[Problem to solve]:
Repeat, character for character, the lines in the records below, starting with the line that contains "# Top-Tube-Bag (3)" and continuing through the line that contains "-[] Stitch patterns", with both of those lines included.

*** Block opens ***

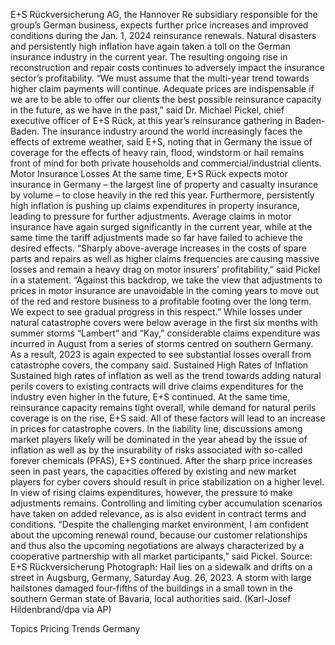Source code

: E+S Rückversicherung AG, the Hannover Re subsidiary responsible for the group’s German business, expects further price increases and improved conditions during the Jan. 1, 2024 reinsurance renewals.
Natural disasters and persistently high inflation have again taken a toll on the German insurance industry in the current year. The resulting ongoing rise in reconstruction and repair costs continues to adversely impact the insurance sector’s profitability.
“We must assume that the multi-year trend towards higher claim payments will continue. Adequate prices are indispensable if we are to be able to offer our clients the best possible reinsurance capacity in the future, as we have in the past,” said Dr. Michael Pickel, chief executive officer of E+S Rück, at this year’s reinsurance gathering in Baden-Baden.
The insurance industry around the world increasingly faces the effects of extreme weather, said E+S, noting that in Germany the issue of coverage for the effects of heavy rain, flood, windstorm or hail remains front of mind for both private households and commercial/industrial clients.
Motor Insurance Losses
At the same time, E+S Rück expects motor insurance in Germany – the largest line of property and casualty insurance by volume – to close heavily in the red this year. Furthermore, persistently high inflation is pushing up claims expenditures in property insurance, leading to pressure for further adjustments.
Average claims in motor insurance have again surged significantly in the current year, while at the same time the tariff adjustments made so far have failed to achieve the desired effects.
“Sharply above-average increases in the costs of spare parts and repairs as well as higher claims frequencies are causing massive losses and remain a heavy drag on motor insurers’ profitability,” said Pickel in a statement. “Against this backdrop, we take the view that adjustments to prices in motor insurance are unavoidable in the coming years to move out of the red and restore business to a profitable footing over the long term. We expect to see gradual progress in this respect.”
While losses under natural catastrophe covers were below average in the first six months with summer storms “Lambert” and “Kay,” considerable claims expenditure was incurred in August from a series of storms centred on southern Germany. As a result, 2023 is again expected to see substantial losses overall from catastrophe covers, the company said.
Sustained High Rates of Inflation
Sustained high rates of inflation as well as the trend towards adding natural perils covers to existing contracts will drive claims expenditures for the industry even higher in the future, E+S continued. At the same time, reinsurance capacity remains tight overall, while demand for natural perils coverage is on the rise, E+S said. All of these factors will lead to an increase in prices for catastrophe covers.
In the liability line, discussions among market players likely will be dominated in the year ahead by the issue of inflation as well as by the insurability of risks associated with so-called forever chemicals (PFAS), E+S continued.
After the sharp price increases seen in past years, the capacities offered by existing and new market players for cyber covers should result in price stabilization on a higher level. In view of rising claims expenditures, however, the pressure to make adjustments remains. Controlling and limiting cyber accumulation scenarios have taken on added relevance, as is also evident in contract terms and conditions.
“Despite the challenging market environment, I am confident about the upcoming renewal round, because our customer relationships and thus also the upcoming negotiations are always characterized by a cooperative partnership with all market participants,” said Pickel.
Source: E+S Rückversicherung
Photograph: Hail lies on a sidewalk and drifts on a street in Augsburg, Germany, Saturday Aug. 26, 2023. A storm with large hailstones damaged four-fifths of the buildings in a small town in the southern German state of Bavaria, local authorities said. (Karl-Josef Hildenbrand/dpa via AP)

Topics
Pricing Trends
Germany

*** Block closes ***
*** Block opens ***

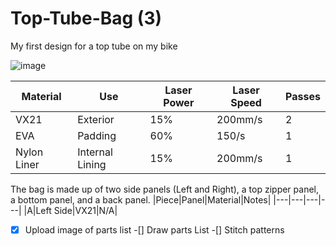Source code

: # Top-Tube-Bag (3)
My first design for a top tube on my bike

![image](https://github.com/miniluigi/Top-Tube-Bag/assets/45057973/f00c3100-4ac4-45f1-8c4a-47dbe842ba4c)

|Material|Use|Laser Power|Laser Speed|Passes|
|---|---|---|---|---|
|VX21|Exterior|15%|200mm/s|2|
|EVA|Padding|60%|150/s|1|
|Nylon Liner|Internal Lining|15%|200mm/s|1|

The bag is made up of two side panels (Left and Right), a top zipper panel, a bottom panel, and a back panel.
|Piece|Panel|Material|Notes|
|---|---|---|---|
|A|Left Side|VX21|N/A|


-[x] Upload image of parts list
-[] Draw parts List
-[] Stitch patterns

*** Block closes ***
*** Block opens ***

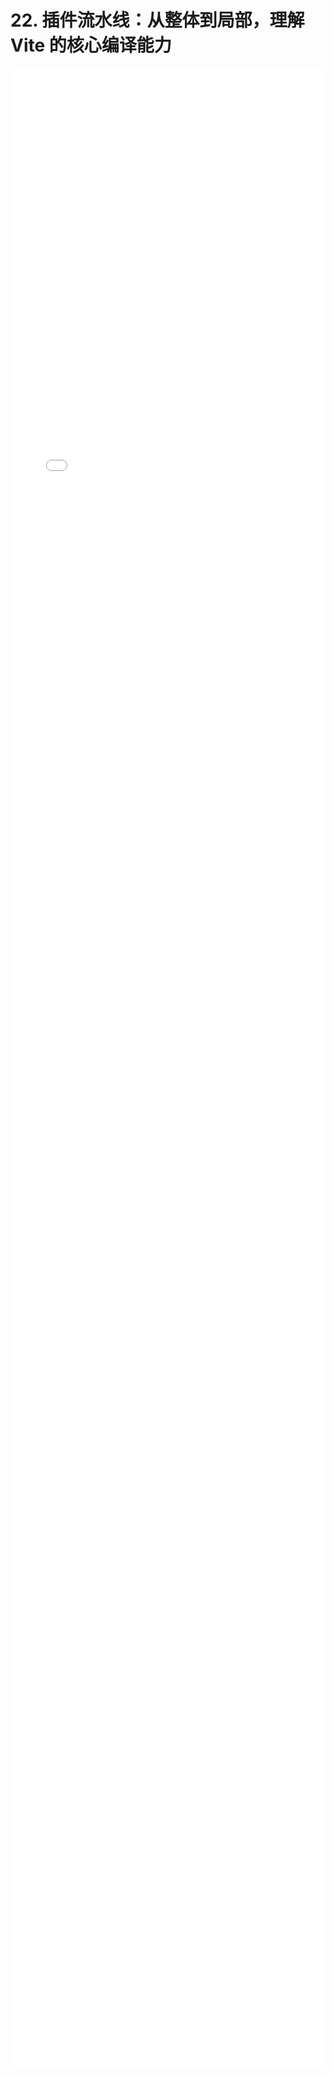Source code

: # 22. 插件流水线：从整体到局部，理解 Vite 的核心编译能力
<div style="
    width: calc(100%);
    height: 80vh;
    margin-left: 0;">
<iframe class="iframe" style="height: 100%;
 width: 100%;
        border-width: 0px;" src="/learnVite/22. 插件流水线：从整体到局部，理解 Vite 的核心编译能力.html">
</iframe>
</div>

*** Block closes ***

[Exercise solution]:
: # Top-Tube-Bag (3)
My first design for a top tube on my bike

![image](https://github.com/miniluigi/Top-Tube-Bag/assets/45057973/f00c3100-4ac4-45f1-8c4a-47dbe842ba4c)

|Material|Use|Laser Power|Laser Speed|Passes|
|---|---|---|---|---|
|VX21|Exterior|15%|200mm/s|2|
|EVA|Padding|60%|150/s|1|
|Nylon Liner|Internal Lining|15%|200mm/s|1|

The bag is made up of two side panels (Left and Right), a top zipper panel, a bottom panel, and a back panel.
|Piece|Panel|Material|Notes|
|---|---|---|---|
|A|Left Side|VX21|N/A|


-[x] Upload image of parts list
-[] Draw parts List
-[] Stitch patterns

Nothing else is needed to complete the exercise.